FBA is a great middle ground for sellers who are unsure if they’re ready to take on the full logistical demands of selling 3P; you’ll experience a soft start, with fulfillment and customer service out of your hands. However, you’ll still have to meet the demands of FBA prep, which means packaging, labeling, and boxing your products to adhere to the program’s standards and minimize inbound shipment costs.

Tips to navigate 3P selling on Amazon

Not every brand works well with 3P. It entails a lot of effort, so you’ll need as much help as you can get:

  • Leverage a 3PL or FBA (or both) to limit early investments in infrastructure.
  • Focus your budget on good inventory management systems, as this will save you money and yield insights into sales.
  • Remember, you’re operating as a brand, which requires branding products, uniform styling, and ensuring uniform quality across items in your store.
  • Don’t start slowly. Amazon sets logistical and FBA replenishment standards based on your early performance on the marketplace, so if you’re launching through FBA, push advertising and increase sales as early as possible.
  • Collect data and optimize product pricing, packaging, and other costs as you go. You won’t have all the information up front, but you can adjust as you move forward.
  • Make sure you have dedicated people to handle customer service, fulfillment, etc. Merchandising and product listing creation are one-time projects you can then touch up on occasion, but many aspects of your eCommerce store will regularly need special attention, so set up these systems to lay the foundation for a successful 3P undertaking.
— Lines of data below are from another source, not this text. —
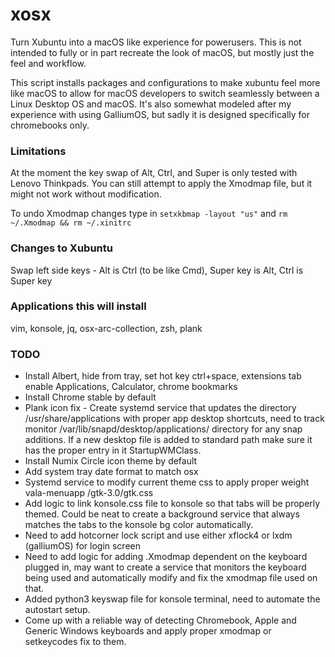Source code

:# xosx

Turn Xubuntu into a macOS like experience for powerusers. This is not intended to fully or in part recreate the look of macOS, but mostly just the feel and workflow.

This script installs packages and configurations to make xubuntu feel more like macOS to allow for macOS developers to switch seamlessly between a Linux Desktop OS and macOS. It's also somewhat modeled after my experience with using GalliumOS, but sadly it is designed specifically for chromebooks only.

### Limitations

At the moment the key swap of Alt, Ctrl, and Super is only tested with Lenovo Thinkpads. You can still attempt to apply the Xmodmap file, but it might not work without modification.

To undo Xmodmap changes type in `setxkbmap -layout "us"` and `rm ~/.Xmodmap && rm ~/.xinitrc`

### Changes to Xubuntu

Swap left side keys - Alt is Ctrl (to be like Cmd), Super key is Alt, Ctrl is Super key

### Applications this will install
 vim, konsole, jq, osx-arc-collection, zsh, plank

### TODO

- Install Albert, hide from tray, set hot key ctrl+space, extensions tab enable Applications, Calculator, chrome bookmarks
- Install Chrome stable by default
- Plank icon fix - Create systemd service that updates the directory /usr/share/applications with proper app desktop shortcuts, need to track monitor /var/lib/snapd/desktop/applications/ directory for any snap additions. If a new desktop file is added to standard path make sure it has the proper entry in it StartupWMClass.
- Install Numix Circle icon theme by default
- Add system tray date format to match osx
- Systemd service to modify current theme css to apply proper weight vala-menuapp /gtk-3.0/gtk.css
- Add logic to link konsole.css file to konsole so that tabs will be properly themed. Could be neat to create a background service that always matches the tabs to the konsole bg color automatically.
- Need to add hotcorner lock script and use either xflock4 or lxdm (galliumOS) for login screen
- Need to add logic for adding .Xmodmap dependent on the keyboard plugged in, may want to create a service that monitors the keyboard being used and automatically modify and fix the xmodmap file used on that.
- Added python3 keyswap file for konsole terminal, need to automate the autostart setup.
- Come up with a reliable way of detecting Chromebook, Apple and Generic Windows keyboards and apply proper xmodmap or setkeycodes fix to them.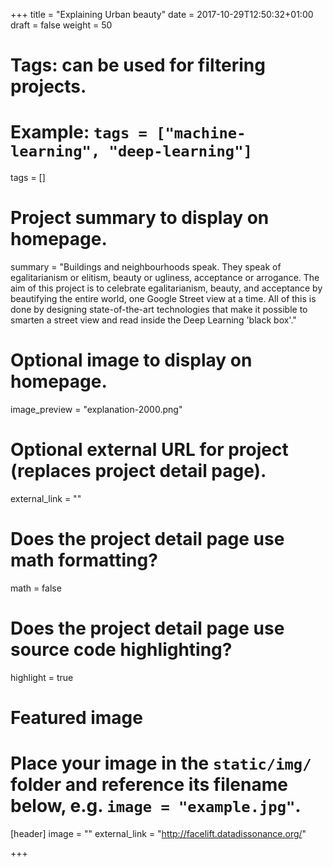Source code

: +++
title = "Explaining Urban beauty"
date = 2017-10-29T12:50:32+01:00
draft = false
weight = 50
# Tags: can be used for filtering projects.
# Example: `tags = ["machine-learning", "deep-learning"]`
tags = []

# Project summary to display on homepage.
summary = "Buildings and neighbourhoods speak. They speak of egalitarianism or elitism, beauty or ugliness, acceptance or arrogance. The aim of this project is to celebrate egalitarianism, beauty, and acceptance by beautifying the entire world, one Google Street view at a time. All of this is done by designing state-of-the-art technologies that make it possible to smarten a street view and read inside the Deep Learning 'black box'."

# Optional image to display on homepage.
image_preview = "explanation-2000.png"

# Optional external URL for project (replaces project detail page).
external_link = ""

# Does the project detail page use math formatting?
math = false

# Does the project detail page use source code highlighting?
highlight = true

# Featured image
# Place your image in the `static/img/` folder and reference its filename below, e.g. `image = "example.jpg"`.
[header]
image = ""
external_link = "http://facelift.datadissonance.org/"

+++
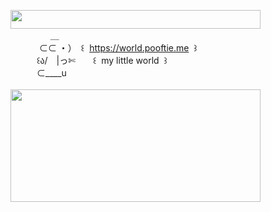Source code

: <img width="400" height="30" src="https://middlepot.com/img/lacey.png">\
　　　　‌ ‌ ＿\
　　　‌ ⊂⊂ ・）　꒰ ‌ https://world.pooftie.me ‌ ꒱\
　　　꒰ა/　|っ✄　　꒰ ‌ my little world ‌ ꒱\
　　　⊂____u\
  \
<img width="400" height="180" src="https://middlepot.com/img/dream.jpg">
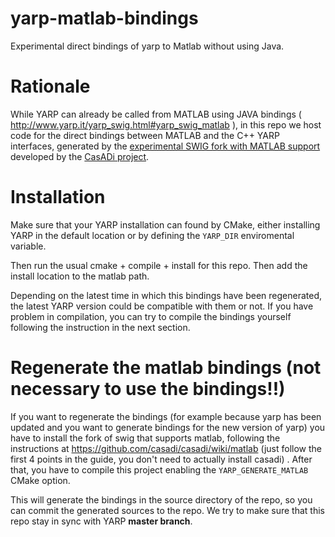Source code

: # yarp-matlab-bindings
Experimental direct bindings of yarp to Matlab without using Java. 

# Rationale 
While YARP can already be called from MATLAB using JAVA bindings ( http://www.yarp.it/yarp_swig.html#yarp_swig_matlab ), in this repo we host code for the direct bindings between MATLAB and the C++ YARP interfaces, generated by the [experimental SWIG fork with MATLAB support](https://github.com/jaeandersson/swig) developed by the [CasADi project](www.casadi.org).

# Installation 
Make sure that your YARP installation can found by CMake, either installing YARP in the default location or by defining the `YARP_DIR` enviromental variable.

Then run the usual cmake + compile + install for this repo. Then add the install location to the matlab path. 

Depending on the latest time in which this bindings have been regenerated, the latest YARP version could be compatible with them or not. If you have problem in compilation, you can try to compile the bindings yourself following the instruction in the next section. 

# Regenerate the matlab bindings (not necessary to use the bindings!!)
If you want to regenerate the bindings (for example because yarp has been updated and you want to generate bindings for the new version of yarp) you have to install the fork of swig that supports matlab, following the instructions at https://github.com/casadi/casadi/wiki/matlab (just follow the first 4 points in the guide, you don't need to actually install casadi) . After that, you have to compile this project enabling the `YARP_GENERATE_MATLAB` CMake option. 

This will generate the bindings in the source directory of the repo, so you can commit the generated sources to the repo.
We try to make sure that this repo stay in sync with YARP **master branch**. 
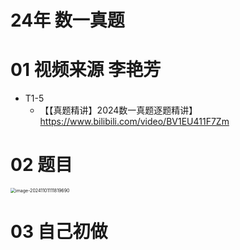 # 24年 数一真题



# 01 视频来源 李艳芳

* T1-5 
  * 【【真题精讲】2024数一真题逐题精讲】https://www.bilibili.com/video/BV1EU411F7Zm





# 02 题目

<img src="https://cvp.oss-cn-shanghai.aliyuncs.com/202411011118772.png" alt="image-20241101111819690" style="zoom:50%;" />



# 03 自己初做

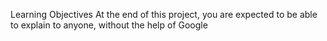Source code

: Learning Objectives
At the end of this project, you are expected to be able to explain to anyone, without the help of Google

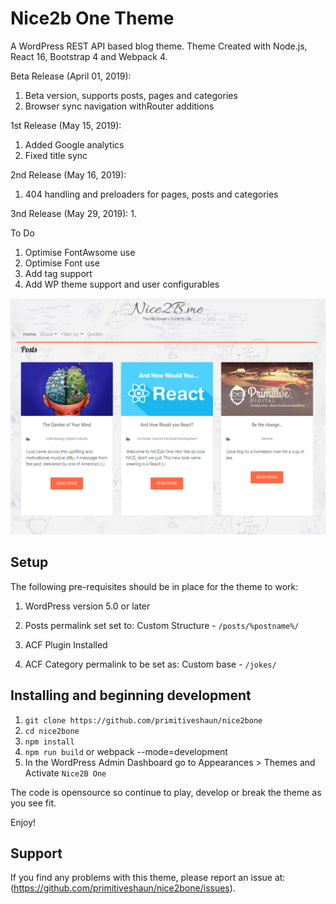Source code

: # Nice2b One Theme
A WordPress REST API based blog theme.
Theme Created with Node.js, React 16, Bootstrap 4 and Webpack 4.

Beta Release (April 01, 2019):
1. Beta version, supports posts, pages and categories
2. Browser sync navigation withRouter additions

1st Release (May 15, 2019):
1. Added Google analytics
2. Fixed title sync

2nd Release (May 16, 2019):
1. 404 handling and preloaders for pages, posts and categories

3nd Release (May 29, 2019):
1. 


To Do
1. Optimise FontAwsome use
2. Optimise Font use
3. Add tag support
4. Add WP theme support and user configurables


![screenshot](screenshot.jpg)

Setup
-----

The following pre-requisites should be in place for the theme to work:

1. WordPress version 5.0 or later
2. Posts permalink set set to: Custom Structure - `/posts/%postname%/`

3. ACF Plugin Installed
4. ACF Category permalink to be set as: Custom base - `/jokes/`

Installing and beginning development
------------------------------------

1. `git clone https://github.com/primitiveshaun/nice2bone`
2. `cd nice2bone`
3. `npm install`
4. `npm run build` or webpack --mode=development
5. In the WordPress Admin Dashboard go to Appearances > Themes and Activate `Nice2B One`

The code is opensource so continue to play, develop or break the theme as you see fit.

Enjoy!


Support
-------

If you find any problems with this theme, please report an issue at:
(https://github.com/primitiveshaun/nice2bone/issues).

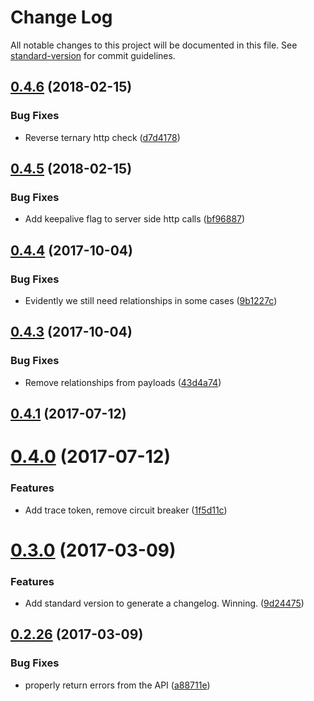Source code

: # Change Log

All notable changes to this project will be documented in this file. See [standard-version](https://github.com/conventional-changelog/standard-version) for commit guidelines.

<a name="0.4.6"></a>
## [0.4.6](https://github.com/lonelyplanet/jsonapi-js/compare/v0.4.5...v0.4.6) (2018-02-15)


### Bug Fixes

* Reverse ternary http check ([d7d4178](https://github.com/lonelyplanet/jsonapi-js/commit/d7d4178))



<a name="0.4.5"></a>
## [0.4.5](https://github.com/lonelyplanet/jsonapi-js/compare/v0.4.4...v0.4.5) (2018-02-15)


### Bug Fixes

* Add keepalive flag to server side http calls ([bf96887](https://github.com/lonelyplanet/jsonapi-js/commit/bf96887))



<a name="0.4.4"></a>
## [0.4.4](https://github.com/lonelyplanet/jsonapi-js/compare/v0.4.3...v0.4.4) (2017-10-04)


### Bug Fixes

* Evidently we still need relationships in some cases ([9b1227c](https://github.com/lonelyplanet/jsonapi-js/commit/9b1227c))



<a name="0.4.3"></a>
## [0.4.3](https://github.com/lonelyplanet/jsonapi-js/compare/v0.4.1...v0.4.3) (2017-10-04)


### Bug Fixes

* Remove relationships from payloads ([43d4a74](https://github.com/lonelyplanet/jsonapi-js/commit/43d4a74))



<a name="0.4.1"></a>
## [0.4.1](https://github.com/lonelyplanet/jsonapi-js/compare/v0.4.0...v0.4.1) (2017-07-12)



<a name="0.4.0"></a>
# [0.4.0](https://github.com/lonelyplanet/jsonapi-js/compare/v0.3.0...v0.4.0) (2017-07-12)


### Features

* Add trace token, remove circuit breaker ([1f5d11c](https://github.com/lonelyplanet/jsonapi-js/commit/1f5d11c))



<a name="0.3.0"></a>
# [0.3.0](https://github.com/lonelyplanet/jsonapi-js/compare/v0.2.26...v0.3.0) (2017-03-09)


### Features

* Add standard version to generate a changelog. Winning. ([9d24475](https://github.com/lonelyplanet/jsonapi-js/commit/9d24475))



<a name="0.2.26"></a>
## [0.2.26](https://github.com/lonelyplanet/jsonapi-js/compare/v0.2.25...v0.2.26) (2017-03-09)


### Bug Fixes

* properly return errors from the API ([a88711e](https://github.com/lonelyplanet/jsonapi-js/commit/a88711e))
Wrapping up — 3P selling could be your next great venture

Amazon 3P gives you your own store and brand on the marketplace. You still have to meet the platform’s requirements for merchandising, listing quality, and product restrictions. At the same time though, you sell directly to customers, which allows you to build your name, maximize profit, and control product presentation, availability, and customer experience.

This added control plus the ability to earn more and branch off Amazon makes 3P selling extremely attractive to many sellers. However, it does require investing in infrastructure, leveraging partnerships to provide services like fulfillment, and developing cost management to maintain a profitable business. So, consider your current model and develop a plan to jump into this lucrative selling opportunity.